_The data_:

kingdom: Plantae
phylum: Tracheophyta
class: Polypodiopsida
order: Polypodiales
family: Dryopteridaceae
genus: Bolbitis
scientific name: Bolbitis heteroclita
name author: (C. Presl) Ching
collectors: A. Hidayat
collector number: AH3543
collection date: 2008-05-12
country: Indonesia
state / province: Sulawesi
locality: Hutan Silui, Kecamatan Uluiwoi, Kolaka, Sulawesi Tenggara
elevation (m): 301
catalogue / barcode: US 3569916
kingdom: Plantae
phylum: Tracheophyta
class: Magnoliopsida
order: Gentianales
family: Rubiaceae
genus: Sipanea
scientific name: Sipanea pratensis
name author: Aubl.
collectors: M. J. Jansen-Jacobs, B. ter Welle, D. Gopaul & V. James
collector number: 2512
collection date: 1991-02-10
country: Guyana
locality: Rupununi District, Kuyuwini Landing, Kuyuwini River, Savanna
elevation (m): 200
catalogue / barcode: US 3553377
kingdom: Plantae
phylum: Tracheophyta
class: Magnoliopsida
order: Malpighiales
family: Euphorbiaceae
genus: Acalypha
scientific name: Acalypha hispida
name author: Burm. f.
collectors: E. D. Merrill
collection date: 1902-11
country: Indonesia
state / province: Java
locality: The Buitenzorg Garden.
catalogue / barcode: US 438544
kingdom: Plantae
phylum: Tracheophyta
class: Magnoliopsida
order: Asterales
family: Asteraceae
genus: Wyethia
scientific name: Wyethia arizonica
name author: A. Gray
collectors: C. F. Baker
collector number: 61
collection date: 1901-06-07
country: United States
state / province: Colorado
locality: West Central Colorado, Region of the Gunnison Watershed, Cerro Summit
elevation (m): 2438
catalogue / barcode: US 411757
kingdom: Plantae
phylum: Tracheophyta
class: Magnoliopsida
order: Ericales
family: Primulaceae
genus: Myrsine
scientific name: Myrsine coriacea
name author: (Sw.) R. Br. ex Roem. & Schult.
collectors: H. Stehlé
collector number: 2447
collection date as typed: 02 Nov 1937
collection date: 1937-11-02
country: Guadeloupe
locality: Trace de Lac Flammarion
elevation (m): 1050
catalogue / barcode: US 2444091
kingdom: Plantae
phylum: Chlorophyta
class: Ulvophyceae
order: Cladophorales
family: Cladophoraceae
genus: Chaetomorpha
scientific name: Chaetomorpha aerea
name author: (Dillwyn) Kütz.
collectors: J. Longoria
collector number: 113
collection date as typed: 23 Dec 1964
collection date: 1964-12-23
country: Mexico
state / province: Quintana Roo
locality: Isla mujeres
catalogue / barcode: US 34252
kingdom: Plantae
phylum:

_Task goal_:
Present every row above as a numbered list, leaving out any blank lines.

_The completed task_:
1. kingdom: Plantae
2. phylum: Tracheophyta
3. class: Polypodiopsida
4. order: Polypodiales
5. family: Dryopteridaceae
6. genus: Bolbitis
7. scientific name: Bolbitis heteroclita
8. name author: (C. Presl) Ching
9. collectors: A. Hidayat
10. collector number: AH3543
11. collection date: 2008-05-12
12. country: Indonesia
13. state / province: Sulawesi
14. locality: Hutan Silui, Kecamatan Uluiwoi, Kolaka, Sulawesi Tenggara
15. elevation (m): 301
16. catalogue / barcode: US 3569916
17. kingdom: Plantae
18. phylum: Tracheophyta
19. class: Magnoliopsida
20. order: Gentianales
21. family: Rubiaceae
22. genus: Sipanea
23. scientific name: Sipanea pratensis
24. name author: Aubl.
25. collectors: M. J. Jansen-Jacobs, B. ter Welle, D. Gopaul & V. James
26. collector number: 2512
27. collection date: 1991-02-10
28. country: Guyana
29. locality: Rupununi District, Kuyuwini Landing, Kuyuwini River, Savanna
30. elevation (m): 200
31. catalogue / barcode: US 3553377
32. kingdom: Plantae
33. phylum: Tracheophyta
34. class: Magnoliopsida
35. order: Malpighiales
36. family: Euphorbiaceae
37. genus: Acalypha
38. scientific name: Acalypha hispida
39. name author: Burm. f.
40. collectors: E. D. Merrill
41. collection date: 1902-11
42. country: Indonesia
43. state / province: Java
44. locality: The Buitenzorg Garden.
45. catalogue / barcode: US 438544
46. kingdom: Plantae
47. phylum: Tracheophyta
48. class: Magnoliopsida
49. order: Asterales
50. family: Asteraceae
51. genus: Wyethia
52. scientific name: Wyethia arizonica
53. name author: A. Gray
54. collectors: C. F. Baker
55. collector number: 61
56. collection date: 1901-06-07
57. country: United States
58. state / province: Colorado
59. locality: West Central Colorado, Region of the Gunnison Watershed, Cerro Summit
60. elevation (m): 2438
61. catalogue / barcode: US 411757
62. kingdom: Plantae
63. phylum: Tracheophyta
64. class: Magnoliopsida
65. order: Ericales
66. family: Primulaceae
67. genus: Myrsine
68. scientific name: Myrsine coriacea
69. name author: (Sw.) R. Br. ex Roem. & Schult.
70. collectors: H. Stehlé
71. collector number: 2447
72. collection date as typed: 02 Nov 1937
73. collection date: 1937-11-02
74. country: Guadeloupe
75. locality: Trace de Lac Flammarion
76. elevation (m): 1050
77. catalogue / barcode: US 2444091
78. kingdom: Plantae
79. phylum: Chlorophyta
80. class: Ulvophyceae
81. order: Cladophorales
82. family: Cladophoraceae
83. genus: Chaetomorpha
84. scientific name: Chaetomorpha aerea
85. name author: (Dillwyn) Kütz.
86. collectors: J. Longoria
87. collector number: 113
88. collection date as typed: 23 Dec 1964
89. collection date: 1964-12-23
90. country: Mexico
91. state / province: Quintana Roo
92. locality: Isla mujeres
93. catalogue / barcode: US 34252
94. kingdom: Plantae
95. phylum:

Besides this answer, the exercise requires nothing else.